**Приведённый текст**
---*---

Оценка Клеменсом пьесы как драматического произведения была вполне верной, но публике она понравилась, и с самого начала она имела финансовый успех. Он нанял представителя, чтобы тот ездил с Реймондом, помогал в управлении и в разделе добычи. Агент получил инструкции ежедневно отправлять открытку с указанием суммы его доли в прибыли. Хауэллс однажды приехал в Хартфорд как раз тогда, когда этот почтовый поток удачи был в самом разгаре:
Сто пятьдесят долларов — двести долларов — триста долларов — вот те веселые цифры, которые они несли и которыми он размахивал в воздухе, прежде чем сесть за стол или встать из-за него, чтобы помахать ими, а затем, бросив салфетку на стул, расхаживал взад-вперед, ликуя.
Однажды, уже в более поздние годы, упоминая об этом, Хауэллс сказал: «Он никогда не был человеком, который заботился о деньгах, кроме как о мечте, и он хотел их все больше и больше, чтобы заполнить пустоты этой мечты». Что было правдой. Марк Твен с деньгами был как ребенок с кучей ярких камешков: готов был копить еще и еще, а потом вдруг выбросить все и начать собирать заново.
XCVI. НОВЫЙ ДОМ
Клеменсы вернулись в Хартфорд и обнаружили, что их новый дом «готов», хотя все еще полон рабочих, декораторов, водопроводчиков и прочих прислужников труда, которые делают жизнь невыносимой для тех, кто стремится к новому или улучшенному жилью. Плотники все еще были на нижнем этаже, но семья въехала и расположилась в комнатах наверху, которые были более или менее свободны от захватчиков. Они останавливались в Нью-Йорке на десять дней, чтобы купить ковры и обстановку, и все это начало прибывать, а ставить было некуда; но владельцы были взволнованы и счастливы всем этим, ибо стояло приятное время года, и все новые черты дома были восхитительны, а ежедневный прогресс декораторов приносил новый сюрприз, когда они бродили по комнатам по вечерам. Миссис Клеменс написала домой:
Мы в полном восторге от всего здесь и так хотим, чтобы вы все это увидели.
Ее муж, как это было в его духе, взял письмо и закончил его:
Ливи поручает мне закончить это; но как может безголовый человек выполнять разумную функцию? Весь день меня изводили строитель, его прораб, архитектор, дьявол-обойщик, который должен обивать мебель, идиот, который стелет ковры, негодяй, который устанавливает бильярдный стол (и оставил шары в Нью-Йорке), дикарь, который дернует землю и заканчивает подъездную дорожку (после того как солнце село), книжный агент, чей труп лежит на заднем дворе, а коронер уведомлен. Только подумайте, это продолжается весь день, а я человек, который всей душой ненавидит детали! Но я не вышел из себя и заставлял Ливи лежать большую часть времени; мог бы кто-нибудь заставить ее лежать все время?

---*---

**Задание 1**
Пожалуйста, верни без изменений все строки из записей о стене с часами, но сами изображения в ответ не включай.
**Задание 2**
Продолжи текст о переезде Клеменсов в новый дом в Хартфорде, начав сразу после его последнего предложения.

**Исходные данные**
---*---

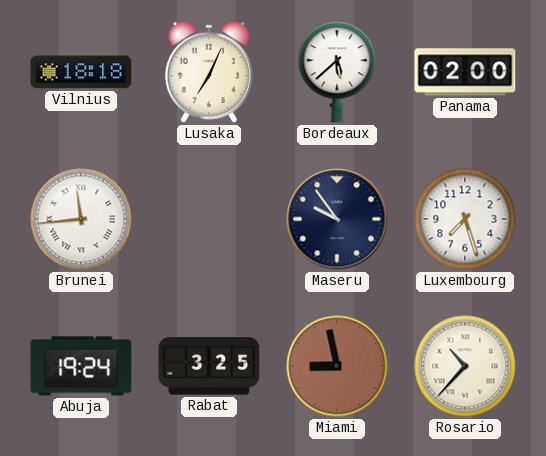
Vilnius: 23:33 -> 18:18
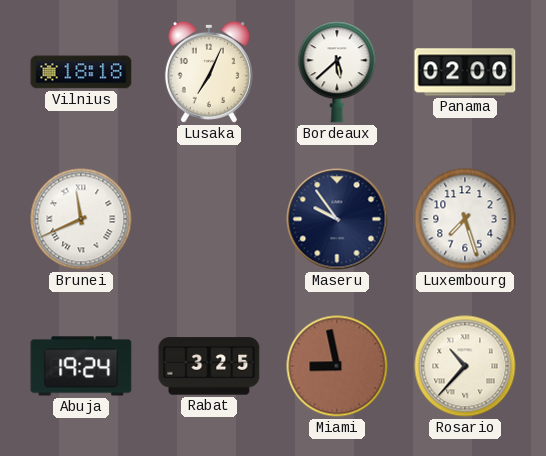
Brunei: 11:44 -> 11:41
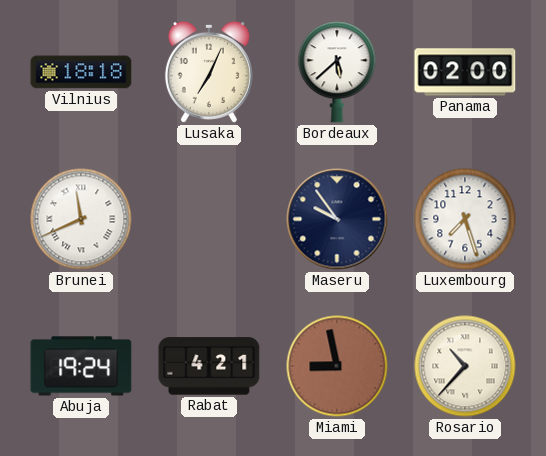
Rabat: 3:25 -> 4:21
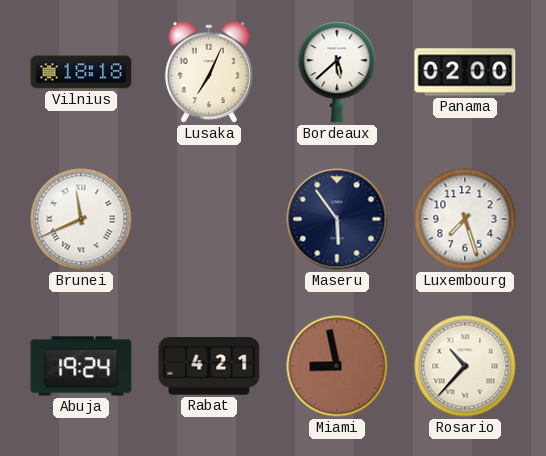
Maseru: 9:54 -> 5:54
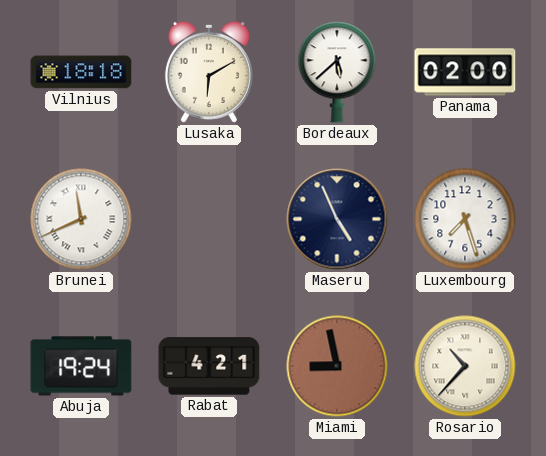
Lusaka: 7:04 -> 6:10
Maseru: 5:54 -> 4:56
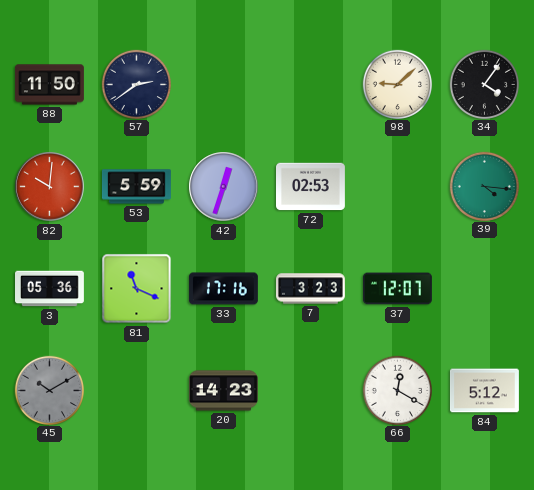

---*---

**Итоговый ответ 1**
Vilnius: 23:33 -> 18:18
Brunei: 11:44 -> 11:41
Rabat: 3:25 -> 4:21
Maseru: 9:54 -> 5:54
Lusaka: 7:04 -> 6:10
Maseru: 5:54 -> 4:56

**Итоговый ответ 2**
Уорнер написал из Египта, выражая сочувствие по поводу их необустроенности, но добавил: «Я бы предпочел обустроить три дома и наполнить их мебелью, чем обустроить одну "дахабию"». Уорнер в тот момент совершал свое прекрасно запомнившееся путешествие по Нилу.
Новый дом долгое время не был полностью закончен. Никогда не знаешь, когда такой большой дом — или маленький, если уж на то пошло — закончен. Но в конце концов они обосновались, и все их прекрасные вещи заняли свои места; и, возможно, были дома богаче, возможно, более художественные, но никогда не было дома более очаровательного, внутри или снаружи, чем этот.
Так много завсегдатаев пытались выразить очарование этого дома. Никому из них это не удалось в полной мере, ибо оно заключалось не столько в расположении комнат, их декоре или виде из окон, хотя все это было достаточно красиво, сколько в личности, в атмосфере; а это вещи, которые трудно передать словами. Мы можем только видеть, чувствовать и осознавать; мы не можем их перевести. Даже Хауэллс со своим тонким чутьем может представить лишь тот или иной аспект; скорее сущность из счастливого сада, чем полноту его цветения.
Как Марк Твен был не похож ни на одного другого человека, когда-либо жившего, так и его дом был не похож ни на один другой когда-либо построенный дом. Люди спрашивали его, почему он построил кухню в сторону улицы, и он отвечал:
«Чтобы слуги могли видеть проходящий цирк, не выбегая на передний двор».
Но это, вероятно, было сказано задним числом. Кухонная часть дома выходила на Фармингтон-авеню, но она отнюдь не была некрасивой. Это была приятная деталь общего плана. Главный вход выходил под прямым углом к улице и открывался в просторный холл. В свою очередь, холл открывался в гостиную, где стоял рояль, а также в столовую и библиотеку, а библиотека выходила в маленькую оранжерею полукруглой формы, дизайн которой придумала Гарриет Бичер-Стоу. Хауэллс говорит:
Растения были посажены в землю, а цветущие лианы взбирались по стенам и нависали над крышей над безмолвными брызгами фонтана, в компании калл и других водолюбивых лилий. Там, пока мы завтракали, Патрик приходил из сарая и поливал прелестную беседку, которая источала ответный аромат в нежных акцентах своих разнообразных цветов.
В библиотеке была старая резная каминная полка, которую Клеменс с женой купили в Шотландии, спасенная из разрушенного замка, а над камином — латунная табличка с девизом: «Украшение дома — друзья, которые его посещают», — безусловно, никогда еще не было более подходящей надписи.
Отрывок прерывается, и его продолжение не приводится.